A proposed Florida bill would require shelter operators to produce monthly and annual euthanasia reports. The reported goal of the effort is to "reduce euthanasia of unwanted animals." But how? The idea has various pros and cons.
Potential good points
More transparency: Euthanasia rates are often considered the "dirty secret" of the shelter world. In reality, it's not the shelters' fault that animals are being euthanized. It's society's fault because of overpopulation. Shelters should be reporting these numbers (and ensuring they are accurate), not as part of a "we kill fewer than you do" competition, but to highlight the challenges, increase public awareness and to work toward improving the shelter system.
More data: The more we understand the epidemiology of adoption, euthanasia, disease and other events in shelters, the better. Knowledge helps us figure out better ways to run things.
Potential bad points
Animal welfare: Will shelters resist euthanizing sick or injured animals that would otherwise be euthanized to keep their rates lower? If an animal is very sick, will there be the temptation to let it die rather than euthanize it, if deaths are not reportable but euthanasias are?
Overpopulation in shelters: If shelters try to avoid euthanising animals because the rates are reportable, there will be more animals in the shelters - likely more than they can actually handle. More animals in a shelter does not mean more adoptions. Overcrowding leads to many problems such as increased disease risk, deceased quality of care, decreased human contact and increased shelter operation costs.

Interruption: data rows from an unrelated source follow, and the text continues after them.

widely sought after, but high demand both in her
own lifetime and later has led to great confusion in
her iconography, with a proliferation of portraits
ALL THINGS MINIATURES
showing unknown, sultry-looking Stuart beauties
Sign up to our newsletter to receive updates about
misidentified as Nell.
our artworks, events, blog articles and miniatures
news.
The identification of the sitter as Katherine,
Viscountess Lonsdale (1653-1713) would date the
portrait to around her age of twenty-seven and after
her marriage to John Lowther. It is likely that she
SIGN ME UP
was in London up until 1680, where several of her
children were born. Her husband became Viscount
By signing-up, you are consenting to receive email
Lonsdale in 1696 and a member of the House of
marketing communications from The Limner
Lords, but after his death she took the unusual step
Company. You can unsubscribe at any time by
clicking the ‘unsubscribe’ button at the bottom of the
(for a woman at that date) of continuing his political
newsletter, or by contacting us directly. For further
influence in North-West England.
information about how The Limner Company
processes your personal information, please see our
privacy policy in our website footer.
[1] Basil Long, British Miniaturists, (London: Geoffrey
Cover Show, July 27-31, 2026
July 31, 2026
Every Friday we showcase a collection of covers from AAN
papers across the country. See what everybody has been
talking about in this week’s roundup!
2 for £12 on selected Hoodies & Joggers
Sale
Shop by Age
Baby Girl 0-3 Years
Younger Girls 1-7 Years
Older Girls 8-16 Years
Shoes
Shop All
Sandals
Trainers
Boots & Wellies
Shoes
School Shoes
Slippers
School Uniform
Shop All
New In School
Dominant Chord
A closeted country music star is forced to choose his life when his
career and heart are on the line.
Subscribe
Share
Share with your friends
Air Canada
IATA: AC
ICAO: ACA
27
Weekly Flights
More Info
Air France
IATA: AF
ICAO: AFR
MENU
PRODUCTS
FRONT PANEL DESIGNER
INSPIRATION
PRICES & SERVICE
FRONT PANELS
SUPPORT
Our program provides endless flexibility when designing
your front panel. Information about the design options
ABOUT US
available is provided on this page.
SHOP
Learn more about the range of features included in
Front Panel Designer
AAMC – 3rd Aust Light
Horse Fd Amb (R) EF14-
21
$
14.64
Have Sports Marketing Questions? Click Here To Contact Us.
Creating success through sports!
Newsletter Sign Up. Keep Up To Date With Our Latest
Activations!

Outbreak potential: Yet another issue related to overcrowding is when you cram in as many animals as possible (often using carriers and other temporary housing stashed anywhere there's spare space) and decrease the time you spend with each animal, you create great potential for a disease outbreak. The more animals are present, the more likely the outbreak will take hold and the harder it will be to control.
Needless transfers: Will shelters try to transfer animals that are unadoptable to areas where this law is not in effect, simply to be euthanized outside of the recording system? Beyond the humane aspects of putting the animal through the stress of a transfer for no real reason, shipping shelter animals is notoriously high risk for shipping diseases along with them.

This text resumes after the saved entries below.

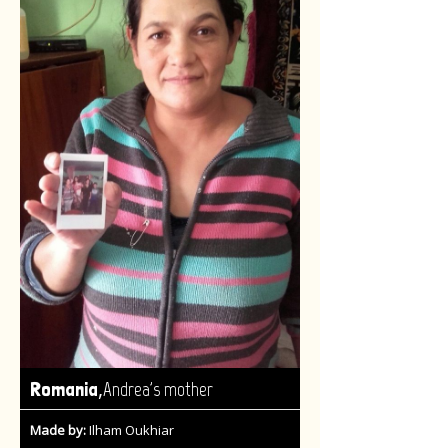
,
Romania
Andrea's mother
Made by:
Ilham Oukhiar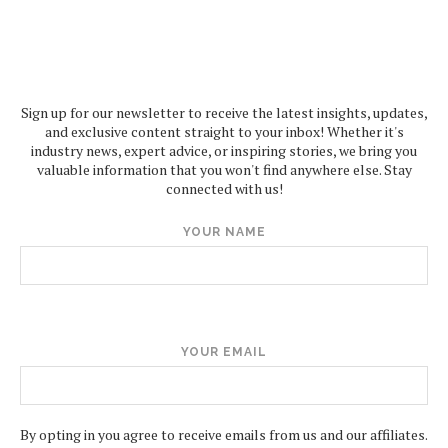
Sign up for our newsletter to receive the latest insights, updates,
and exclusive content straight to your inbox! Whether it's
industry news, expert advice, or inspiring stories, we bring you
valuable information that you won't find anywhere else. Stay
connected with us!
YOUR NAME
YOUR EMAIL
By opting in you agree to receive emails from us and our affiliates.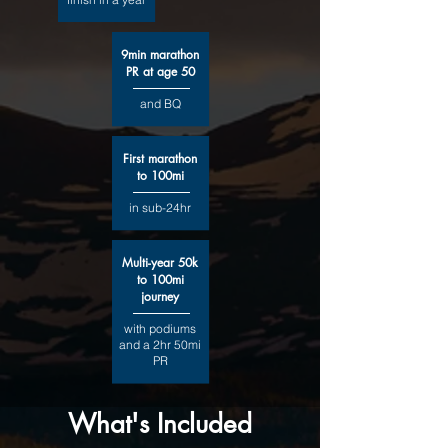
9min marathon
PR at age 50
and BQ
First marathon
to 100mi
in sub-24hr
Multi-year 50k
to 100mi
journey
with podiums
and a 2hr 50mi
PR
What's Included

Cherry-picking: This already happens with some shelters, but one way to keep euthanasia rates low is to refuse to admit animals that are not likely to be adopted. Turning them away doesn't help the animal or society (and may result in more animal suffering, among other things, if the animals are simply abandoned), but it keeps euthanasia numbers low.
Will this work?
Shelters don't euthanize for fun. They do it because there is a finite number of homes available and the number of animals coming into shelters (especially cats) is way beyond that. This bill will not magically create millions of new homes for shelter animals. So, how will it "reduce euthanasia of unwanted animals"?

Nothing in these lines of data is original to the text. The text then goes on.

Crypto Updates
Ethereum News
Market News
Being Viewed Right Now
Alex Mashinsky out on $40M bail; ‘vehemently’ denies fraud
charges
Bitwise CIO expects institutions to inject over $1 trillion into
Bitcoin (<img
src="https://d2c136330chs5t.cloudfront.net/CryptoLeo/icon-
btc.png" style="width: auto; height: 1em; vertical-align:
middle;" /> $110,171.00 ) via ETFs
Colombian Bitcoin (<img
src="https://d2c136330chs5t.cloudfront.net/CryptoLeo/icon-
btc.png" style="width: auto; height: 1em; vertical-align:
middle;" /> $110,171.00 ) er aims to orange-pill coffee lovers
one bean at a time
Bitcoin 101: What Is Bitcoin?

A representative of a group working to reduce shelter euthanasias added "We do not believe that it is the conscious will of the people of the state of Florida to kill over 50% of the lost and homeless shelter pets each year." It's not their conscious will but what can/will they do about it? Euthanasia numbers might help spur interest in adopting from shelters, and if so, that would be great. But the fact is that if 50% of animals in shelters are being euthanized, it's because they don't have homes.
Probably a well-intentioned but poorly thought-out approach to the pet overpopulation problem.